Exploring the Molecular Landscape of Organic Compounds in Aerosols and Seawater in the Arctic during spring and summer

The sensitive Arctic environment is affected by rapid climate change. Melting of glaciers and permafrost drives large changes in the transport of organic matter to the ocean, affecting e.g. macroalgae and phytoplankton. This also affects levels and chemical composition of atmospheric organic aerosols through formation of sea spray aerosols, as well as exchange across the sea-air interface of reactive volatile organic compounds, which are photochemically oxidized, forming products contributing to formation and growth of atmospheric aerosols. Aerosols influence climate through direct interaction with radiation and by affecting the formation and lifetime of clouds.
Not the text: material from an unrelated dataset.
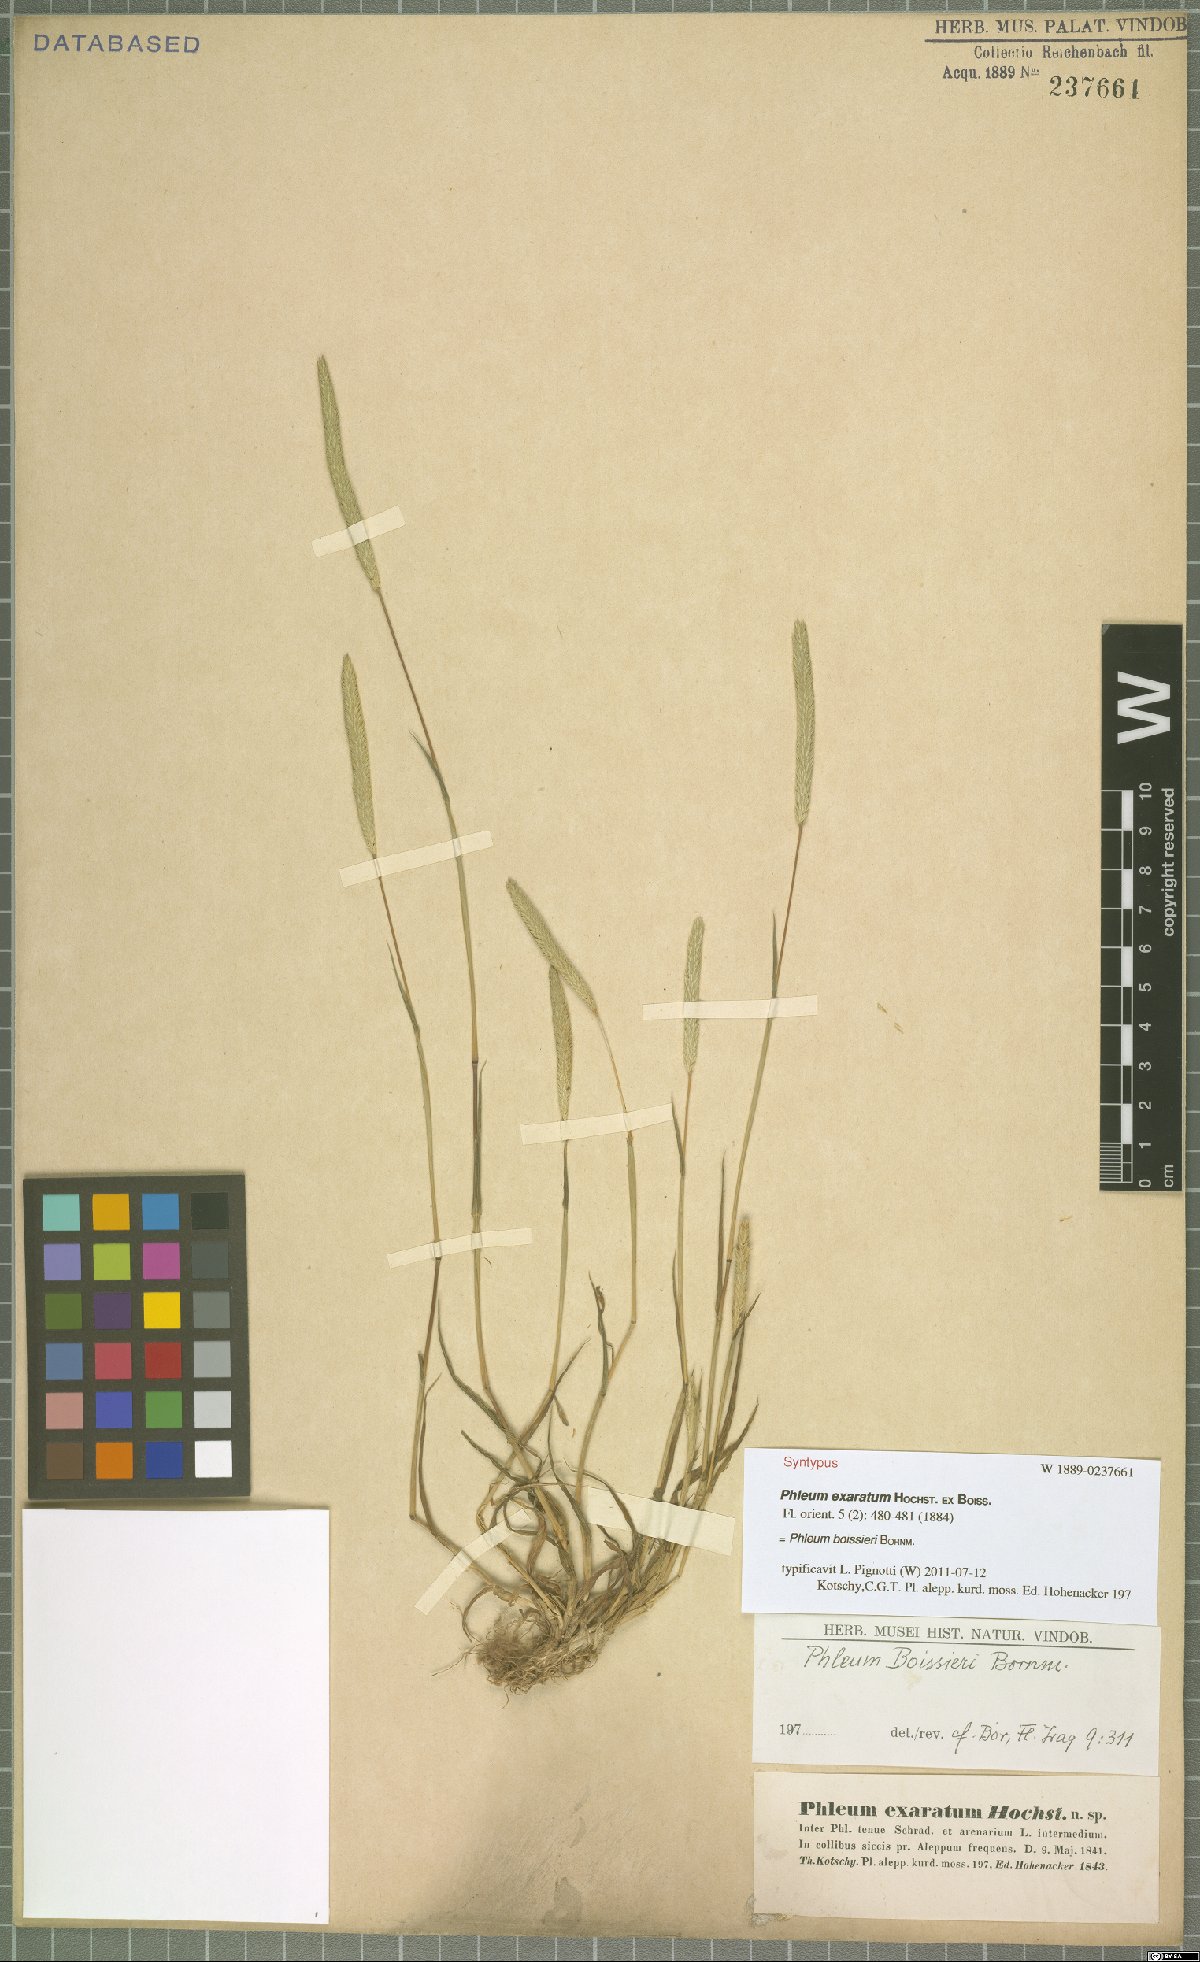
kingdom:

Cloud feedbacks have both warming and cooling effects on the climate, however climate models for the Arctic region largely disagree about the direction of this feedback.

The presentation will provide an overview of our recent investigations of organic compounds in Arctic aerosols and dissolved organic matter (DOM) in Arctic seawater. 

Aerosols and seawater samples were collected in the Fram Strait during the ”Atmospheric rivers and the onset of Arctic melt” (ARTofMELT 2023) and at Disko Bay, Greenland (69°2'N, 53°3'W) during spring and summer 2023. Furthermore, aerosol samples were obtained from Villum Research Station (81.6oN, 16.7oW). After sample preparation, both aerosol and water samples were analysed using ultra-high-performance liquid chromatography coupled to high-resolution Orbitrap mass spectrometry (UHPLC-Orbitrap MS). 

Molecular tracers of biogenic secondary organic aerosols (BSOA) derived from isoprene and monoterpenes were quantified using authentic standards in all aerosol samples. The levels and composition of BSOA tracers provide insight into the origin of Arctic organic aerosols, from both regional sources and long-range transport. In one aerosol sample from Disko Bay, the concentration of BSOA was highly elevated due to long-range transport of air masses from the boreal zone. A series of dicarboxylic acids were also quantified in both aerosol and DOM to investigate the marine origin of these compounds. Furthermore, non-targeted analysis was employed to provide broader insight into the overall organic composition of both aerosols and DOM.

This work was supported by the Novo Nordisk Foundation, the Swedish Polar Research Secretariat, the Swedish Research Council (VR), the Knut and Alice Wallenberg Foundation, the Carlsberg Foundation, and the Danish National Research Foundation (DNRF 172) through the Center of Excellence for Chemistry of Clouds.